Yelp reportedly hired Goldman Sachs and Citigroup to lead its IPO, tentatively scheduled for Q1 2012.
Yelp reportedly hired Goldman Sachs and Citigroup to lead its IPO, tentatively scheduled for Q1 2012. Reuters/Robert Galbraith

Yelp, the San Francisco-based review website, could get a pop in its initial public offering if the overall market continues on a tear.

The IPO was priced Thursday as the company decided to offer 7.15 million shares priced between $12 and $14 in an offering managed by Goldman Sachs. Citigroup and Jefferies will be the joint bookrunning managers, with Allen & Co. and Oppenheimer serving as co-managers.. The company said it now hopes to begin formal trading on March 2. By then, the market surge of the past six weeks may change course.

At that price, Yelp would take in as much as $100 million and value the company around $780 million. Markets may rise Friday after the latest of several positive economic indicators.

Yelp's rival, New York-based Zagat, sold itself last September to Google, the No. 1 search engine, for about $225 million in a deal shopped by co-founders Tom and Nina Zagat. They were also the sole co-owners.

Yelp Chairman Max Levchin, 36, a co-founder of PayPal, used some of the proceeds from the sale of that company to eBay to found the company. He now owns 13.5 percent. The rest came from outsiders.

Yelp was financed by venture capital, with funds from Elevation Partners, whose investors include Irish rock star Bono; Bessemer Ventures and Benchmark Capital.
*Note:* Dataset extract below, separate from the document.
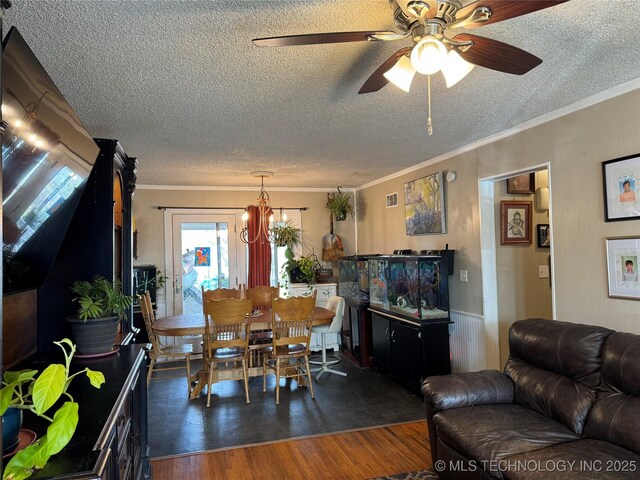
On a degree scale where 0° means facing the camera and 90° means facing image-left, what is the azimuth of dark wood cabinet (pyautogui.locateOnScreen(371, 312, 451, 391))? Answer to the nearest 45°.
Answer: approximately 45°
The trio own nearly 60 percent of the company.

Yelp's IPO would be the first of 2012 for an Internet-based commerce site and could serve as a lead-in to the Facebook IPO, which seeks to raise at least $5 billion; however, Facebook's IPO might not be ready until the second quarter.
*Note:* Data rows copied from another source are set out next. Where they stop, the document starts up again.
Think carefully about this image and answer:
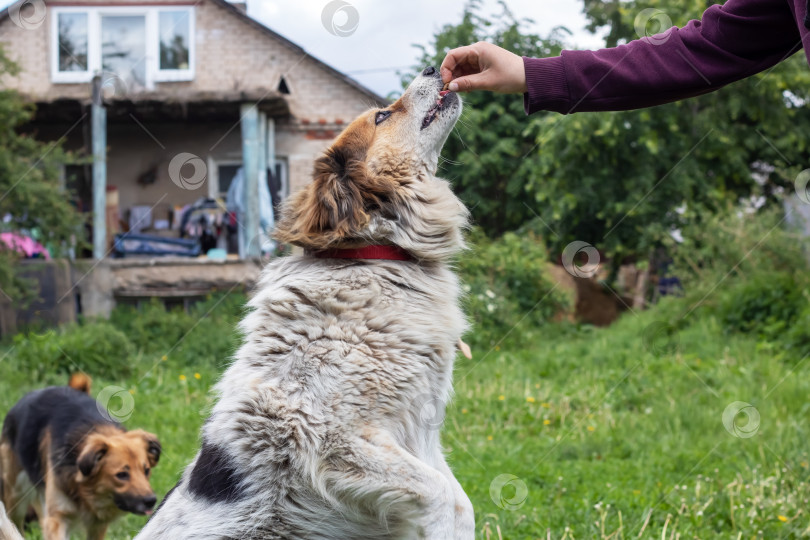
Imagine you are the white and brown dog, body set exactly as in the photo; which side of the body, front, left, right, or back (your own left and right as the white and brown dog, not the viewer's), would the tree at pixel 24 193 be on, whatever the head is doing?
left

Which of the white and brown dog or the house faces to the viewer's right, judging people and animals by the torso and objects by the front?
the white and brown dog

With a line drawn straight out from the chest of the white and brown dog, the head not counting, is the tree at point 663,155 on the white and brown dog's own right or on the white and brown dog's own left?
on the white and brown dog's own left

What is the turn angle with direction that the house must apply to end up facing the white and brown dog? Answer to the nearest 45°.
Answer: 0° — it already faces it

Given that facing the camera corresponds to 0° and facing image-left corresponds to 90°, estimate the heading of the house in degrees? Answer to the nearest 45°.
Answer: approximately 0°

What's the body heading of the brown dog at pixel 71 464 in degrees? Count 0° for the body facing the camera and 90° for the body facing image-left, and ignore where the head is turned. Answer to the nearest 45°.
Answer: approximately 315°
Fourth-quarter IPOs in the sector include shopping site Groupon and gamer Zynga, whose games run on Facebook. Since their respective debuts, shares of Groupon have lost 22 percent and Zynga shares have risen 27 percent.
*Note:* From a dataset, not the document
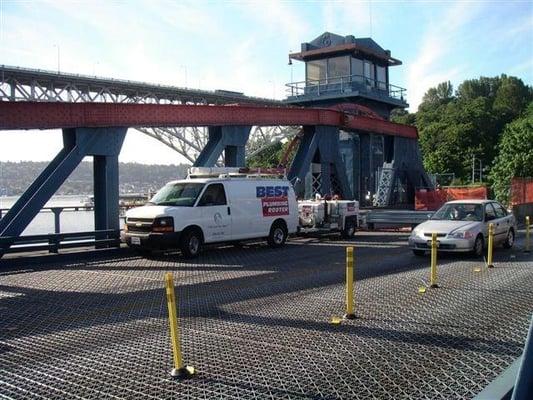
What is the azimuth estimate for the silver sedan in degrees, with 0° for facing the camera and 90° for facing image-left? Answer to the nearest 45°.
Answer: approximately 45°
Like both Groupon and Zynga, Yelp is not profitable. The prospectus shows its 2011 loss nearly doubled to $16.7 million as revenue rose 74 percent to $83.3 million.

Several others have done better: Jive Software, a business social network specialist, have gained 35 percent, while security software provider Imperva has seen its shares vault 40 percent since its November debut.